Even if you access every field, Cap'n Proto's approach should still be faster in...

Even if you access every field, Cap'n Proto's approach should still be faster in theory because:

- Making one pass instead of two is better for the cache. When dealing with messages larger than the CPU cache, memory bandwidth can easily be the program's main bottleneck, at which point using one pass instead of two can actually double your performance.

- Along similar lines, when you parse a protobuf upfront, you have to parse it into some intermediate structure. That intermediate structure takes memory, which adds cache pressure. Cap'n Proto has no intermediate structure.

- Protobuf and many formats like it are branch-heavy.
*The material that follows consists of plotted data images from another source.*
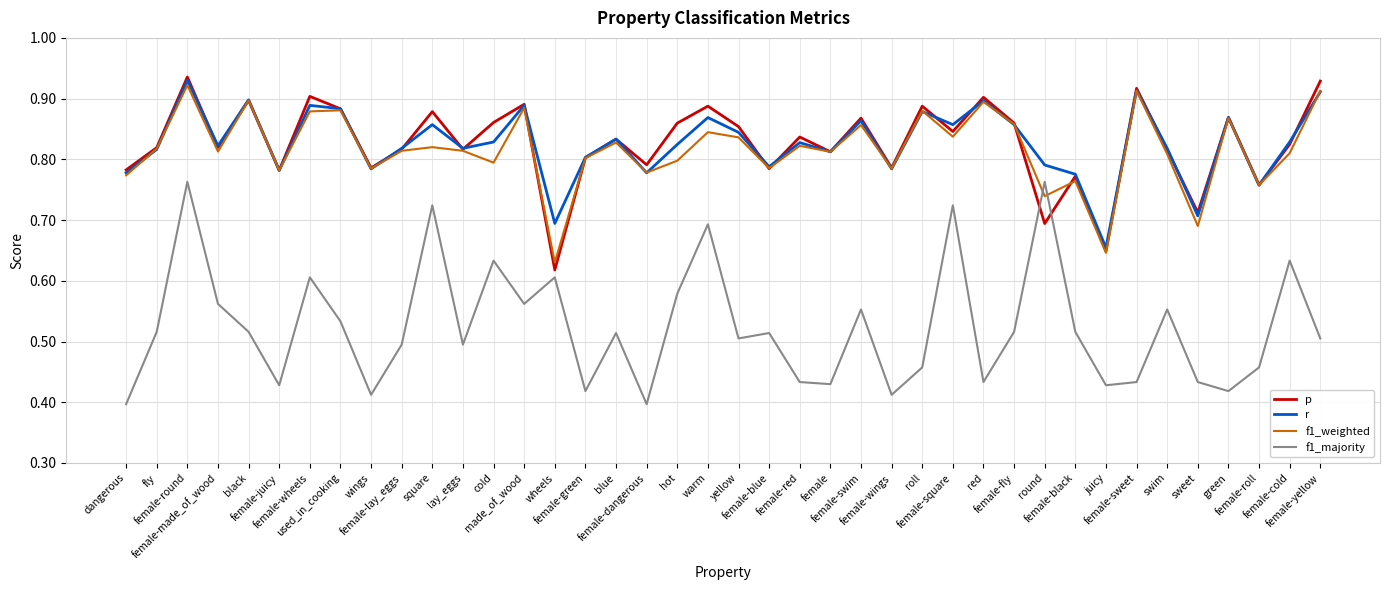

Which series has the largest range (max minus min)?

f1_majority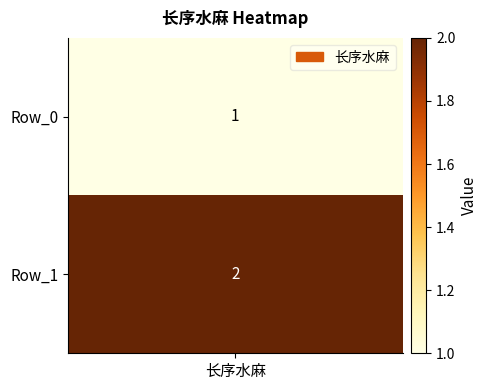

Reading left to right, transcribe all the data shown in this chart.

0=1	1=2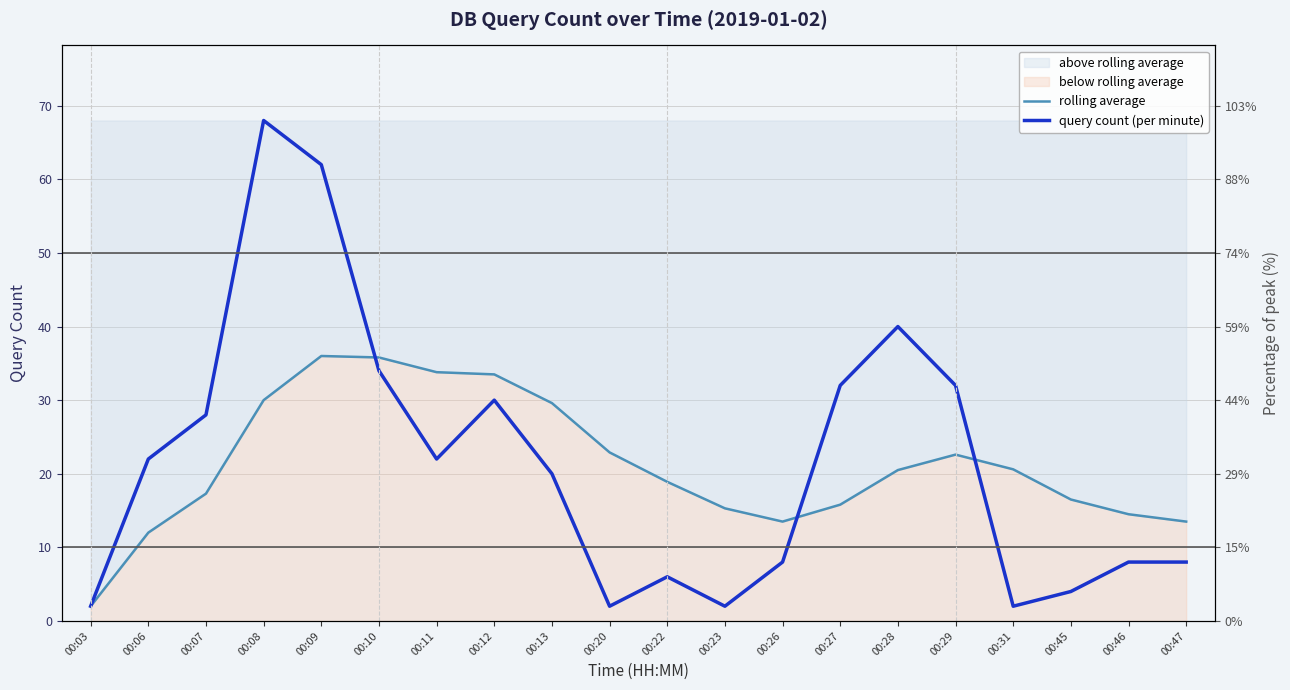

True or false: rolling average and query count (per minute) intersect in this chart.

True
For example, protobuf likes to encode integers as "varints" (variable-width integers), which require a branch on every byte to check if it's the last byte. Also, protobuf is a tag-value stream, which means the parser has to be a switch-in-a-loop, which is a notoriously CPU-unfriendly pattern. Cap'n Proto uses fixed widths and fixed offsets, which means there are very few branches. As a result, an upfront Cap'n Proto parser would be expected to outperform a Protobuf parser. The fact that parsing happens lazily at time of use is a bonus.

All that said, it's true that if you are reading every field of your structure, then Cap'n Proto serialization is more of an incremental improvement, not a paradigm shift.